-------- ФРАГМЕНТ СТРАНИЦЫ

Предваряя одну из публикаций повести, Мишель Декоден указывает на ту зыбкую границу, которая разделяет в ней автобиографию и миф. Может быть, здесь вернее говорить о последовательной мифологизации автобиографии: как и в «Гниющем чародее», «всё из себя» становится, если можно так сказать, «всем для всего». Судьба поэта Крониаманталя — это биография Аполлинера, доведенная до символического обобщения; это не жизнь Аполлинера — это вариант его судьбы, в которой угадывается много личного, но прозревается типичное и общественно значимое.
Миф — от аллюзии на легендарные города, претендующие на то, чтобы считаться родиной новоявленного Гомера, до смерти поэта, которая осмысливается в контексте повести как смерть Орфея, любимого героя молодого Аполлинера. Биография — в десятках реминисценций и деталей, разбросанных по всему тексту. Рождение Крониаманталя от «неизвестного отца» совпадает по дате с рождением Аполлинера от «неназванных родителей», как было записано в акте регистрации римской мэрии; это рождение мифологизируется странной беременностью Макареи, которая чувствует приближение родов в марте, но рожает только в конце августа. Дата, тем не менее, конкретная и год — 1889-й — указан точно: «Это был год Всемирной Выставки, и новорожденная Эйфелева башня дивной эрекцией приветствовала героическое рождение Крониаманталя». Поэт гибнет 30 мая — скорее всего, 1912 года (исходя из даты предварительного окончания работы над повестью), то есть в двадцать два года. Именно в этом возрасте Аполлинер переживает крах любви к англичанке Анни Плейден, который долгие годы воспринимался им апокалиптически. И именно в этом возрасте он прощается с Вильгельмом Костровицким, начиная подписывать свои произведения именем «Аполлинер».

----------------
-------- СТРОКИ ДАННЫХ

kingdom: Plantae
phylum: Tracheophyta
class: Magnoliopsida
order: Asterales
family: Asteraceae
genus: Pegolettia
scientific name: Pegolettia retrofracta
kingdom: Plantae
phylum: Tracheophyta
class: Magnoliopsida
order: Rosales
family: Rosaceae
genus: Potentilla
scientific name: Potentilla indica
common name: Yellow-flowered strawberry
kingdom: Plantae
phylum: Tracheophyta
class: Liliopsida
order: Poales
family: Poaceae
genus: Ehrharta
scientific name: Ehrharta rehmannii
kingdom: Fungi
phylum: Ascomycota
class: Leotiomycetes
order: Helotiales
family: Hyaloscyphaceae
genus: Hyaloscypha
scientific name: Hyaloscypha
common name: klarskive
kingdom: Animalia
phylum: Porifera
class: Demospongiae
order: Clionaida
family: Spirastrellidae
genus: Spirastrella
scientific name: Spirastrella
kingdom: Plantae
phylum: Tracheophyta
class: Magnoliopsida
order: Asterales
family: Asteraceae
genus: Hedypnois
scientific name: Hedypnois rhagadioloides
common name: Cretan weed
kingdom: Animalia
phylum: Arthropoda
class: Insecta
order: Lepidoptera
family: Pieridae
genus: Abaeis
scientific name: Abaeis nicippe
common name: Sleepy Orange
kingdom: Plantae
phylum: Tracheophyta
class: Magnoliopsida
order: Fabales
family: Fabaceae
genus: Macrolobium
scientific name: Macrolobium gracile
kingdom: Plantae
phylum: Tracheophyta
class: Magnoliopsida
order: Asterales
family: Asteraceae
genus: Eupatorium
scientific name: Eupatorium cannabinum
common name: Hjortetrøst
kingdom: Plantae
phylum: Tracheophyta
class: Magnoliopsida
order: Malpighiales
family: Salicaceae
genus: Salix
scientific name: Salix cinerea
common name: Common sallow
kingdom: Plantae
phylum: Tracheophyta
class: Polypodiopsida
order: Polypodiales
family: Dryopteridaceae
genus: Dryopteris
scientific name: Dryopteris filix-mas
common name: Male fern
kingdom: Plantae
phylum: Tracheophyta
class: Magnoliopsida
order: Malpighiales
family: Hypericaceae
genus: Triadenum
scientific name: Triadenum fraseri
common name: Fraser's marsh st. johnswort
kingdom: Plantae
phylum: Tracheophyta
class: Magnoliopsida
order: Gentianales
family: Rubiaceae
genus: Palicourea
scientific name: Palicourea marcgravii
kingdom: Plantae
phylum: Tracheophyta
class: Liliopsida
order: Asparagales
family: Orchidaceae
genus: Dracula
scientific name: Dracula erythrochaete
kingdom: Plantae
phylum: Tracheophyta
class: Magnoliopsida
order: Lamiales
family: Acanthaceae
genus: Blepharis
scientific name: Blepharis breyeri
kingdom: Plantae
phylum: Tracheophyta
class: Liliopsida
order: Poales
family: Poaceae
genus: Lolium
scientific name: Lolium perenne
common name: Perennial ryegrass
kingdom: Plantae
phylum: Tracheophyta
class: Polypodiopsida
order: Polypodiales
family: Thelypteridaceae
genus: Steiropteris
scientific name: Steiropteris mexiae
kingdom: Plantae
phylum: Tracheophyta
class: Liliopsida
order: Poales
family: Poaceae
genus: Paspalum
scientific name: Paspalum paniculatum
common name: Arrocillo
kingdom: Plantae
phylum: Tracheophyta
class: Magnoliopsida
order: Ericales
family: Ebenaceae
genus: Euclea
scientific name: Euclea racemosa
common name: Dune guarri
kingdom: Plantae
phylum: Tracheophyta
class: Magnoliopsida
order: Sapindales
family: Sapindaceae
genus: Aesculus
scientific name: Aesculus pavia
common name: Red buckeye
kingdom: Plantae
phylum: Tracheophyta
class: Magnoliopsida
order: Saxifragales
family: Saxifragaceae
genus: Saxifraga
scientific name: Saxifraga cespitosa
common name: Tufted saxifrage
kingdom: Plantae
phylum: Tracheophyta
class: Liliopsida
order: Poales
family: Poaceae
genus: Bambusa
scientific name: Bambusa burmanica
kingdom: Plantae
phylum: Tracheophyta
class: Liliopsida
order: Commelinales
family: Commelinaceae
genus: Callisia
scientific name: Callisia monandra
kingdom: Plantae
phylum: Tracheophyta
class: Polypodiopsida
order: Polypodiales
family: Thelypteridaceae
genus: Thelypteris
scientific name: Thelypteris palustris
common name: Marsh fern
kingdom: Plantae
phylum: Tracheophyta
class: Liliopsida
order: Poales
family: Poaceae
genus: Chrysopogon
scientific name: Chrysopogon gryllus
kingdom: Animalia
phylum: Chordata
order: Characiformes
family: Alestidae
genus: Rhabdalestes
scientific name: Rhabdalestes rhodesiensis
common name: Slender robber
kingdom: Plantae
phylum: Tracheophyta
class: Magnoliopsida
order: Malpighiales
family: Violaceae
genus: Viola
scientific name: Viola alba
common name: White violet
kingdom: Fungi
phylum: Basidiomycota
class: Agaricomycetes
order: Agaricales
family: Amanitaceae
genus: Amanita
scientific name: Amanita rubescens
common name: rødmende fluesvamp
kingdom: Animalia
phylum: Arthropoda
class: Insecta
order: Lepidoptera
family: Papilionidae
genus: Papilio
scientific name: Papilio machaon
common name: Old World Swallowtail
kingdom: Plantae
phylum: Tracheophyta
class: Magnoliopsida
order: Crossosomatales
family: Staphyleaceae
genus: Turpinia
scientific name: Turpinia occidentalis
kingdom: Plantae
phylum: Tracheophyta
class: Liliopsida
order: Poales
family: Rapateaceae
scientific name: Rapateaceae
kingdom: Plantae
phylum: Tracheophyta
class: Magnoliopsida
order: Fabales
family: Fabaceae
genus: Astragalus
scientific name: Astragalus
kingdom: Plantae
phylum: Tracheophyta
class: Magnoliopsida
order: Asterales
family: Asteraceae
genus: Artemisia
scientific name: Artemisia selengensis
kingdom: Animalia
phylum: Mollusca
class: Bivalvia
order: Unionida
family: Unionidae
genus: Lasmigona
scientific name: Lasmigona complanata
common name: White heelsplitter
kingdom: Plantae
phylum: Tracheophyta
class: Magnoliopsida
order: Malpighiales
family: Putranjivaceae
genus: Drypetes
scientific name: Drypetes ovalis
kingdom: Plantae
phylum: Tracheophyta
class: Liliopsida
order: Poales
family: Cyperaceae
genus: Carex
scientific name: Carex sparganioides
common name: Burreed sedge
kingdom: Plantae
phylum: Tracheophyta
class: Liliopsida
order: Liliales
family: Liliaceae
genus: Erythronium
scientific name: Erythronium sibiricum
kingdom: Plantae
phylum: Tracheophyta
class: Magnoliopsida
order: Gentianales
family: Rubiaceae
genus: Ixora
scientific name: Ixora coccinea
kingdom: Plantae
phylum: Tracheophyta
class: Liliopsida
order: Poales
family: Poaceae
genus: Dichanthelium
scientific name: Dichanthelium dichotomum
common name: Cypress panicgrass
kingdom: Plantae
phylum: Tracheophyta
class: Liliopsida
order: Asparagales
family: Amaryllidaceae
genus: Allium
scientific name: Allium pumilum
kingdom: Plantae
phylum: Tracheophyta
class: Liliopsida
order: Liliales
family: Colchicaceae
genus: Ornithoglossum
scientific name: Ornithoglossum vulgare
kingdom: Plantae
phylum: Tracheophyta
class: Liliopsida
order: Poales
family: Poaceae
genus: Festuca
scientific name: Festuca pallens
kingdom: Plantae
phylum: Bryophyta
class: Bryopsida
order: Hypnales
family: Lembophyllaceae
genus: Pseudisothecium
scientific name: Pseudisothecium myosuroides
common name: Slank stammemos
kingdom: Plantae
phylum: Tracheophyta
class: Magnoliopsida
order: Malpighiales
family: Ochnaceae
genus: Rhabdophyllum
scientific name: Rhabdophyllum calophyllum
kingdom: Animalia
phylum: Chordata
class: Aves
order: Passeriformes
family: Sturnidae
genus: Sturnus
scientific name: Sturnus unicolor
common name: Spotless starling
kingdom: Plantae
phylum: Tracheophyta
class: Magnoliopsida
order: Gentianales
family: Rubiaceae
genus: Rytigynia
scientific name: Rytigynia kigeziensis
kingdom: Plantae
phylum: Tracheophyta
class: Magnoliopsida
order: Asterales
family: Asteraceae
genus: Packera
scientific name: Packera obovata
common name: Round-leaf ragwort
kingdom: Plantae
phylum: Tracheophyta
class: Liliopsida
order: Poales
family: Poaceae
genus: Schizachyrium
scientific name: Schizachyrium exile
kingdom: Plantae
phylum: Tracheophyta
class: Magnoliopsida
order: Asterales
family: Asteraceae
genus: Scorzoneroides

----------------

### ЗАДАНИЕ A:
Перепишите из фрагмента о повести отрывок, начиная со слов «Предваряя одну из» и заканчивая словами «и общественно значимое.».
### ЗАДАНИЕ B:
С чьей смертью соотносится в контексте повести смерть поэта, если верить фрагменту о повести?
Записи никак не связаны с фрагментом о повести.

### ОТВЕТ A:
Предваряя одну из публикаций повести, Мишель Декоден указывает на ту зыбкую границу, которая разделяет в ней автобиографию и миф. Может быть, здесь вернее говорить о последовательной мифологизации автобиографии: как и в «Гниющем чародее», «всё из себя» становится, если можно так сказать, «всем для всего». Судьба поэта Крониаманталя — это биография Аполлинера, доведенная до символического обобщения; это не жизнь Аполлинера — это вариант его судьбы, в которой угадывается много личного, но прозревается типичное и общественно значимое.

### ОТВЕТ B:
Со смертью Орфея.